My orientation is largely informed by the notion that a Doctor of Occupational Therapy is a scholar-practitioner who will answer real-world questions by 1) integrating evidence from basic and translational or applied research and/or 2) by applying empirical methods to test the effectiveness of evidence in real-world practice context. In other words, if a practitioner where to apply evidence taken from controlled contexts (traditional research, basic or applied) will it work in practice? And if it does not work, the scholar-practitioner assesses why and figures out what can be tweaked to make the evidence work. Thus, I view my role as a scholar-practitioner to facilitate dialogue among researchers, practitioners, and educators.
To illustrate, here is one important research questions I strive to answer:
How can we harness brain plasticity to promote motor learning and functional adaptation in persons with neurological conditions? Traditional research has given us substantial knowledge about the mechanisms of neuroplasticity and brain recovery from rat models to humans (basic research). Such knowledge has been translated into robust experiments that demonstrate the efficacy of treatment that induces neuroplastic changes in the brain such as CIT (applied research).
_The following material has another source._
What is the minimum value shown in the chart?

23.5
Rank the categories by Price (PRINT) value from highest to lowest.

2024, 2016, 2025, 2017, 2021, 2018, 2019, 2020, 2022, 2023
The big practical question is: "If CIT works, how come it is not practiced by most?" From here, more practical questions arise. To list a few:
- Are therapists possess the competence or evidence-based knowledge to use CIT?
- Given the realities of reimbursement, is CIT feasible in the clinical setting?
- Given the strict inclusion criteria in CIT studies, is it only applicable to small subset of stroke population?
- Who else could benefit from CIT?
These questions are also informed by social justice. Discoveries on effective interventions should not be limited to a subset of the population of concern who fit the research criteria and who has access through payment/reimbursement and the availability of competent therapists. Therefore, it is my position that research should look at the big picture and answer the many "so what?" questions in integrative manner.
Educators in the health professions are in a large way, active agents of the scholar-practitioner space for they have the responsibility to integrate into their teaching the theory, the best available evidence, and realities of practice. However, educators should not only follow this integration as a scholarly exercise, but must also examine their effectiveness and the many variables that co-effect learning, through scholarship. Therefore, I strongly believe in the scholarship of teaching-and-learning as the crucial 4th leg of the chair where the scholar-practitioner educator model sits.